Comment by ricraz on In Defence of Conflict Theory · 2019-10-10T10:49:39.389Z · score: 2 (1 votes) · LW · GW
This doesn't make much sense in two of your examples: factory farming and concern for future generations. In those cases it seems that you instead have to convince the "powerful" that they are wrong.

I think it's quite a mistake-theoretic view to think that factory farming persists because powerful people are wrong about it. Instead, the (conflict-theoretic) view which I'd defend here is something like "It doesn't matter what politicians think about the morality of factory farming, very few politicians are moral enough to take the career hit of standing up for what's right when it's unpopular, and many are being bought off by the evil meat/farming lobbies. So we need to muster enough mass popular support that politicians see which way the wind is blowing and switch sides en masse (like they did with gay marriage)."

Then the relevance to "the strug­gle to rally peo­ple with­out power to keep the pow­er­ful in check will be a Red Queen’s race that we sim­ply need to keep run­ning for as long as we want pros­per­ity to last" is simply that there's no long-term way to change politicians from being weak-willed and immoral - you just need to keep fighting through all these individual issues as they come up.

I think besides "power corrupts", my main problem with "conflict theorists" is that optimizing for gaining power often requires [ideology], i.e., implicitly or explicitly ignoring certain facts that are inconvenient for building a social movement or gaining power.
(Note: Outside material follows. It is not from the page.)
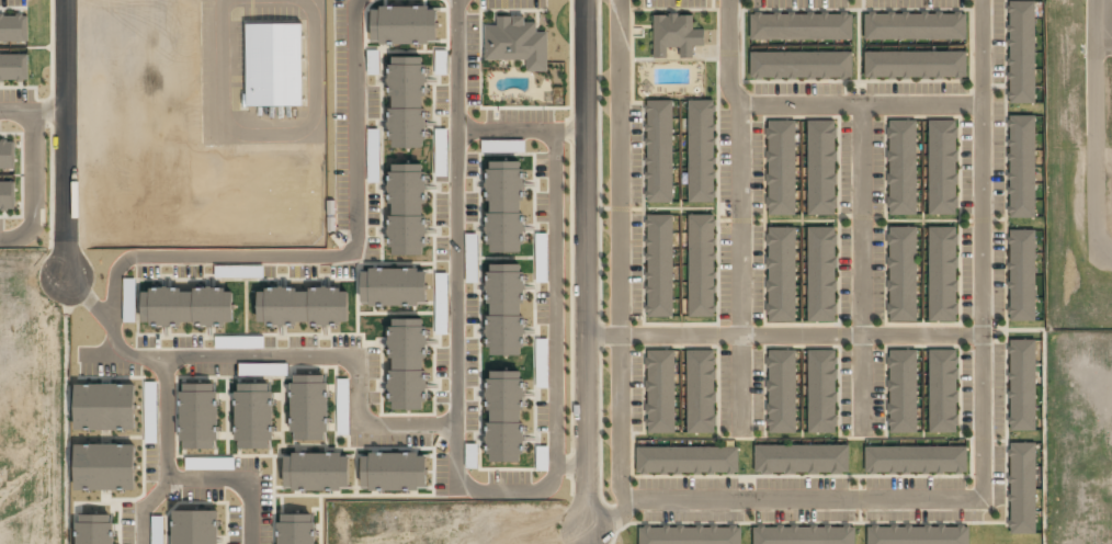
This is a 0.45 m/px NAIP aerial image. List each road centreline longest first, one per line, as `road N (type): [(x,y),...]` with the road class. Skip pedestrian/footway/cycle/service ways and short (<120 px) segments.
road 1 (residential): [(583,0),(583,530)]
road 2 (residential): [(65,0),(64,279)]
And then this [ideology] gets embedded into the power structure as unquestionable "truths" once the social movement actually gains power, and subsequently causes massive policy distortions.

(Warning: super simplified, off the cuff thoughts here, from a perspective I only partially endorse): I guess my inner conflict theorist believes that it's okay for there to be significant distortions in policy as long as there are mechanisms by which new ideologies can arise to address them, and that it's worthwhile to have this in exchange for dynamism and less political stagnation.
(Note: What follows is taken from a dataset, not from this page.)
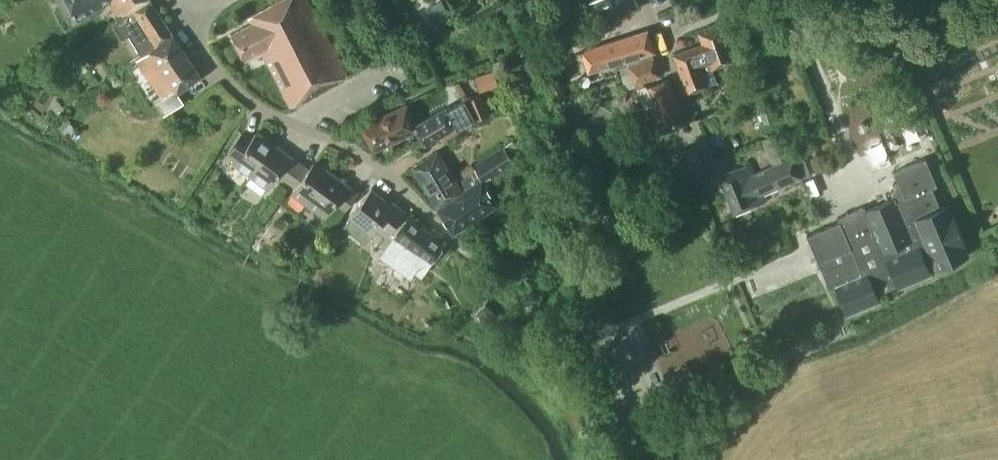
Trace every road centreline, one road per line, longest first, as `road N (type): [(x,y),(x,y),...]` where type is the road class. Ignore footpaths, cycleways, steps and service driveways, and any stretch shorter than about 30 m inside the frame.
road 1 (residential): [(469,254),(377,165),(237,92),(182,19)]
road 2 (residential): [(709,169),(642,0)]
Like, you know what was one of the biggest policy distortions of all time? World War 2. And yet it had a revitalising effect on the American economy, decreased inequality, and led to a boom period.

Whereas if you don't have new ideologies rising and gaining power, then you can go around fixing individual problems all day, but the core allocation of power in society will become so entrenched that the policy distortions are disastrous.

(Edited to add: this feels relevant.)

Comment by ricraz on Arguments for moral indefinability · 2019-10-10T10:34:06.420Z · score: 2 (1 votes) · LW · GW

I address (something similar to) Yudkowsky's view in the paragraph starting:

I would guess that many anti-realists are sympathetic to the arguments I’ve made above, but still believe that we can make morality precise without changing our meta-level intuitions much - for example, by grounding our ethical beliefs in what idealised versions of ourselves would agree with, after long reflection.

Particularism feels relevant and fairly similar to what I'm saying, although maybe with a bit of a different emphasis.